CIH increases the respiratory sensitivity of rats to MOR by upregulating expression of μ-OR and δ-OR in the medulla, which might be associated with increased levels of HIF-1α.
慢性间歇性缺氧(CIH)是阻塞性睡眠呼吸暂停综合征(OSA)的一个特征。发育期反复缺氧会增加对随后给予阿片类药物的呼吸敏感性。然而,CIH是否会影响成年人对阿片类药物的呼吸敏感性尚不清楚。我们的研究旨在评估成年大鼠模型中CIH条件下对吗啡(MOR)呼吸敏感性的变化,并探讨其可能机制。
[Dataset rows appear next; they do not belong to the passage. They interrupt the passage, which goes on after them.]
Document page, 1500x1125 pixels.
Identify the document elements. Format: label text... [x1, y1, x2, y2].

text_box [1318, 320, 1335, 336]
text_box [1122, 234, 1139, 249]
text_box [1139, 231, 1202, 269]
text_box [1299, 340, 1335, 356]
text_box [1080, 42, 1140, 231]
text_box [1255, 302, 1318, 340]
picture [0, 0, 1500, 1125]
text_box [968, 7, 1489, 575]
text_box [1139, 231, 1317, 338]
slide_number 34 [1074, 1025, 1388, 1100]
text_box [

我们对成年Sprague-Dawley大鼠施加CIH以模拟OSA引起的缺氧状况。以室内空气作为对照环境。CIH处理4周后,给予MOR。然后进行呼吸功能测试,包括潮气量(Vt)、分钟通气量(MV)、潮气量除以吸气时间(Vt/Ti)和呼吸频率(RF)的测量。测量延髓中HIF-1α、δ-阿片受体(δ-OR)和μ-阿片受体(μ-OR)的表达。
给予MOR后,CIH组和对照组的Vt、MV、RF和Vt/Ti均降低。与C + MOR组相比,MOR导致CIH + MOR组的MV、RF、Vt和Vt/Ti下降更显著。给予μ-OR特异性拮抗剂D-苯丙氨酸-半胱氨酸-酪氨酸-D-色氨酸-鸟氨酸-苏氨酸-苯丙氨酸-苏氨酸-酰胺(D-Phe-Cys-Tyr-D-Trp-Orn-Thr-Pen-Thr-NH2)或δ-OR特异性拮抗剂纳曲吲哚可减轻Vt、MV、RF和Vt/Ti的下降。间歇性缺氧显著增加大鼠延髓中δ-OR和μ-OR的表达。HIF-1α蛋白表达显著增加,而HIF-1α mRNA水平保持不变。
CIH通过上调延髓中μ-OR和δ-OR的表达增加大鼠对MOR的呼吸敏感性,这可能与HIF-1α水平升高有关。